Jacinto apenas ergueu os ombros, cético, mas calado. Havia coisas mais sérias em jogo.
— Agora que Magnata e sua sogra...— ele frisou bem a palavra, rindo cinicamente. — Agora que os dois estão em fuga... Qual o plano? Voltamos para Fortaleza? Ou esperamos que a caçada termine?
— Não podemos voltar, o Magnata conhece meu rosto, acredito que o seu ele não conheça. Se preferir pode voltar. Ou fique, o quarto de hóspede está vazio.
— Vou preferir ficar, assim posso me comunicar com o Leleco e com a Doutora Valesca, para ficar por dentro de como anda a perseguição.
— Jacinto, nem uma palavra sobre o parentesco da Chiara com a Mercedes. Valesca é muito cruel.
— Precisava nem pedir. Ela deve estar cuspindo fogo com seu namoro, e não pensaria duas vezes para incriminar a italiana.
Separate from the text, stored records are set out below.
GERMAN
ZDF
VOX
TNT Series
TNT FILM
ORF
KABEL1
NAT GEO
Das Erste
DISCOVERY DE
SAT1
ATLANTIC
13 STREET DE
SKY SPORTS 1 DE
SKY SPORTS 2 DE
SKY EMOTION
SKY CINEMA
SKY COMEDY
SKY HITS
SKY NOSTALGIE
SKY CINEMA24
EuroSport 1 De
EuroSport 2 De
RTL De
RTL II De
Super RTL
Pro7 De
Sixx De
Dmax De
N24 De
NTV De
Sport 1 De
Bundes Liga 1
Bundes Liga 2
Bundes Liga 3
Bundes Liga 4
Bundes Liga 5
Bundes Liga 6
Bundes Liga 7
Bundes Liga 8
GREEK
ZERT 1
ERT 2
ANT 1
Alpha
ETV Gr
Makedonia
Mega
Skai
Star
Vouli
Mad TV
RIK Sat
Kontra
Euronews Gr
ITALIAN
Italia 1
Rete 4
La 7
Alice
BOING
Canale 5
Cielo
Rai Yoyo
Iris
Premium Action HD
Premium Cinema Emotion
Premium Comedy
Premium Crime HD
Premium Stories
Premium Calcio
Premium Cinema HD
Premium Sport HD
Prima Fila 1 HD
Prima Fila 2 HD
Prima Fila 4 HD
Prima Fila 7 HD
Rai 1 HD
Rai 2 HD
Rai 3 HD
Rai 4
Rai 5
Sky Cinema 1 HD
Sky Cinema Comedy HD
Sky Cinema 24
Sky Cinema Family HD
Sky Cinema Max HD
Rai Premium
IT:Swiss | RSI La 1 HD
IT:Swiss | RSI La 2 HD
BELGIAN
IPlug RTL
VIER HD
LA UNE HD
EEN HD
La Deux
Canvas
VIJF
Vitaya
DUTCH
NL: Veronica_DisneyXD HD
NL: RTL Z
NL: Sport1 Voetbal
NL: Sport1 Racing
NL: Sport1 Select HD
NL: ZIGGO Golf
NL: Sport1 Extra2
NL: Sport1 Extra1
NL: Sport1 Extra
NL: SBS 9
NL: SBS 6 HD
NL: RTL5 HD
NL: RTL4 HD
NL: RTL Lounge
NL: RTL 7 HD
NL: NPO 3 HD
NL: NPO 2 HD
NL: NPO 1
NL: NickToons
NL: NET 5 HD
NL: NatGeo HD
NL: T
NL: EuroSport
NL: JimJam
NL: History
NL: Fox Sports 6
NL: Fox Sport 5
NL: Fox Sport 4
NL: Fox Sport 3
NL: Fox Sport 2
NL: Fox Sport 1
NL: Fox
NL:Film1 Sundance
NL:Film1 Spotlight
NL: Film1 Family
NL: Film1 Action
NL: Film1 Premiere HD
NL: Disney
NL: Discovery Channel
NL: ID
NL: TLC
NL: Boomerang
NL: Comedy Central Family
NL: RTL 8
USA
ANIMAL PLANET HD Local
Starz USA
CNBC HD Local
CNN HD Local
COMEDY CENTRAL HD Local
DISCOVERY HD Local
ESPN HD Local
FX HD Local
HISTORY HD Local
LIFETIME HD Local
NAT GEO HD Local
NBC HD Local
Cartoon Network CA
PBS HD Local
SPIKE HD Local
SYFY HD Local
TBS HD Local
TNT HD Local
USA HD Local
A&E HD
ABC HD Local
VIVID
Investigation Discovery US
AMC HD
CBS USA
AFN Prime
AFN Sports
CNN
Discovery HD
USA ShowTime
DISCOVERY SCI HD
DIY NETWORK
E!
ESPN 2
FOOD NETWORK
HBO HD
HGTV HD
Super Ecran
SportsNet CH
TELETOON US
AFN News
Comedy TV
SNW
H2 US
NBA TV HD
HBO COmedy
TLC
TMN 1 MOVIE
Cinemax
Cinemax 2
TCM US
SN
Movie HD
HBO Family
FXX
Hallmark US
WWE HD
Nesse instante, um silêncio sepulcral tomou conta do ambiente. Marcela e Jacinto se viraram para o lado onde Ágata estava, observando-os. Não restava nada da italiana esquentada de momentos antes. O rosto dela, antes contorcido pelo desespero, agora estava estranhamente sereno. O corpo relaxado, o sorriso, doce, mas não convincente. A calma era tão intensa que parecia falsa, um disfarce, como uma máscara que ela usava para esconder algo.
— Meu pai não vem mais. Ele... concordou comigo — disse ela, a voz baixa, quase inaudível, mas com uma firmeza que nenhum deles esperava. — Vamos aproveitar que o maldito frio diminuiu e vamos dormir um pouco. Estou com muito sono.
A última frase soou como uma ordem, não um convite. Ágata se virou, mas parou antes de ir para o quarto. Seus olhos, antes cheios de fúria e medo, agora brilhavam com uma determinação fria. O ar parecia mais pesado, mais denso.
Seus olhos dourados, brilhantes como o sol da manhã em Copacabana, pareciam pregar algo no ar. Então ela se virou e caminhou em direção ao quarto, sem dizer mais nada.
Marcela e Jacinto se entreolharam, o mesmo pensamento estampado nos olhos: Ágata não era mais uma vítima. Ela tinha um plano.